The problem with press releases and economic gorilla dust is no one bothers to do the math. So, Wal-Mart will get a lot of hugs and free good press from announcing that it will raises workers' wages--but the truth is it's still a sham. People working for Wal-Mart will still live in poverty. The only positive part of the announcement--though unintended--is how Wal-Mart's announcement shows how pathetic the pre-election (is it even still on the agenda?) White House-Democratic Party's signature minimum wage proposal is.
So, here's what the generous Walton family is offering its slaves:
Wal-Mart Stores Inc (WMT.N), long criticized for its low wages and employee benefits, said it would spend more than $1 billion to increase pay for half a million U.S. employees this year.
The increase announced by the largest private sector employer in the United States will cover about 40 percent of its U.S. workforce, but falls far short of what some labor groups have been agitating for.
Wal-Mart said on Thursday its hourly full-time and part-time workers will earn at least $9.00 an hour, or $1.75 above the current federal minimum wage, starting in April. Current employees will earn at least $10.00 an hour by Feb. 1, 2016.
In context:
Net profit attributable to Wal-Mart rose 12 percent to $4.97 billion, or $1.53 per share, for the quarter ended Jan. 31.
And:
Total revenue rose 1.4 percent to $131.57 billion.

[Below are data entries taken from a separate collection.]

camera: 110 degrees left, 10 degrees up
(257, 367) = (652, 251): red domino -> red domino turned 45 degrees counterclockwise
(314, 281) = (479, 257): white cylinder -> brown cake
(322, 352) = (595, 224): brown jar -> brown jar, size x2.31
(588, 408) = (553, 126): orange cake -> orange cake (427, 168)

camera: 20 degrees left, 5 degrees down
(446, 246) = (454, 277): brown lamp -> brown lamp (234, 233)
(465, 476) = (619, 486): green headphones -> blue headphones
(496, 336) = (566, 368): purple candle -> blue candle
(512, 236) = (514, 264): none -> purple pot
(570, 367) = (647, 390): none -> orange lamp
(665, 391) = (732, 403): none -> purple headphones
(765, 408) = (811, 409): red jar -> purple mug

And, the four Waltons occupy the #6-#9 spots on the Forbes 400 Wealthiest people in the country, with a collective wealth of
$158 BILLION.
And if you do the math on $9-an-hour, you come up with this: if someone actually worked 52 weeks a year, 40 hours a week (and this is not reality because many Wal-Mart workers don't get that full-time work even if they wanted it), with no paid vacation, no pension, crumbs for health care coverage, they end up earning $18,720 a year.
$18,720 a year.
The federal poverty rate for a family of THREE is $19,790, for a family of FOUR $23,850.

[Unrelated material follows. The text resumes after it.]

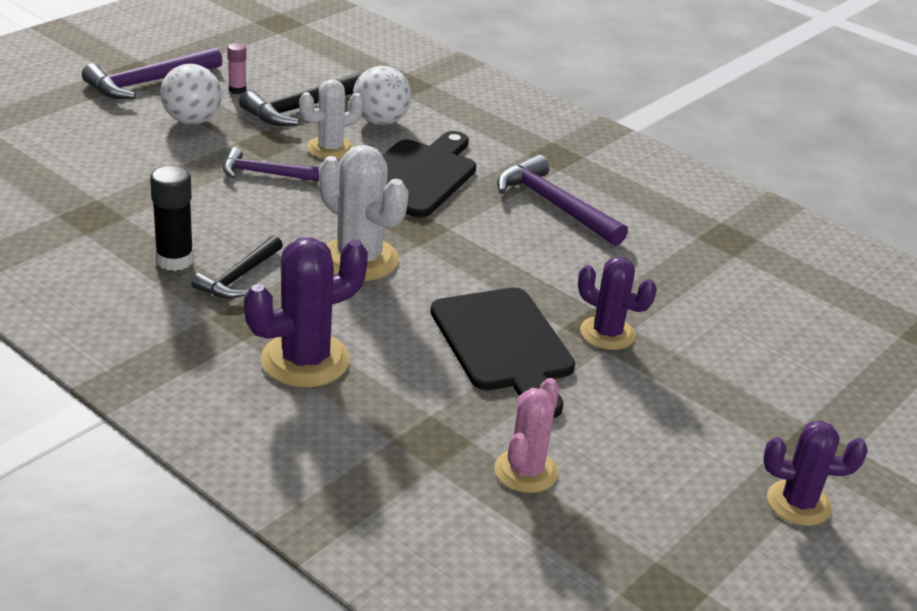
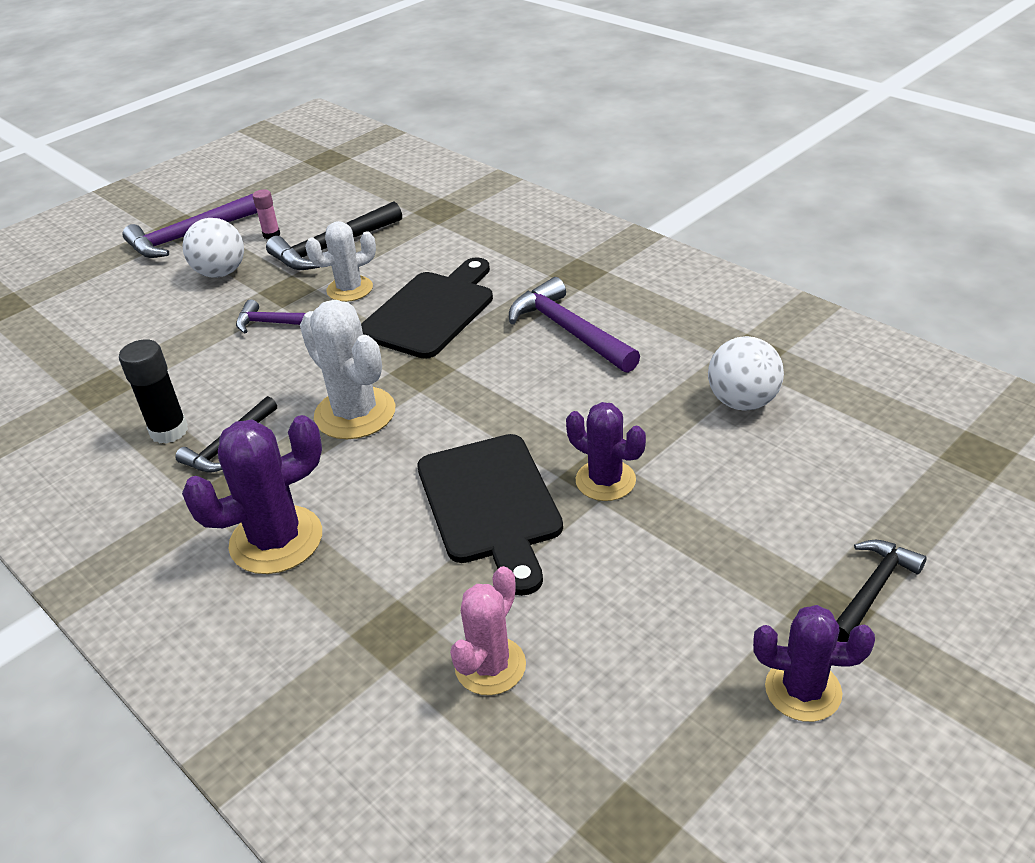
camera: 10 degrees right, 5 degrees up
(380, 121) = (405, 254): white ball -> white ball (742, 402)
(850, 433) = (873, 589): none -> black hammer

REPEAT: Wal-Mart's generosity still leaves a family of three or four people (and certainly larger families) earning less than the poverty level.
And, as an aside, those statistics UNDERSTATE how hard it is just to put food on the table.
So, fuck them, the analysis should be: what an outrage that these rich people continue to starve their workers.
Now, as for the Democrats, what Wal-Mart is doing, as a public service, is shining a light on the absolutely shameful Democratic-White House proposal (the one slavishly celebrated by most "liberal"/progressive bloggers, The Nation and the like) to hike the minimum wage to $10.10-an-hour. Last year, I argued that the idea was a very bad idea, on the economics and on the politics.
In my opinion, it should be $20-an-hour if you just do the math. And, at the very least, it should be $15-an-hour because that's what can actually move people.
So, when Chuck Schumer and the other Democratic "leaders" (I use "leaders" quite loosely) whined and moaned after the 2014 elections that there was too much focus on the minimum wage and "poor people" and not on the "middle-class" and that's why Democrats lost, he and the others were dead wrong.
It's because when you propose raising peoples' wages to levels that even Wal-Mart will match (by 2016) and when those numbers still leave people in poverty, why would they vote for you?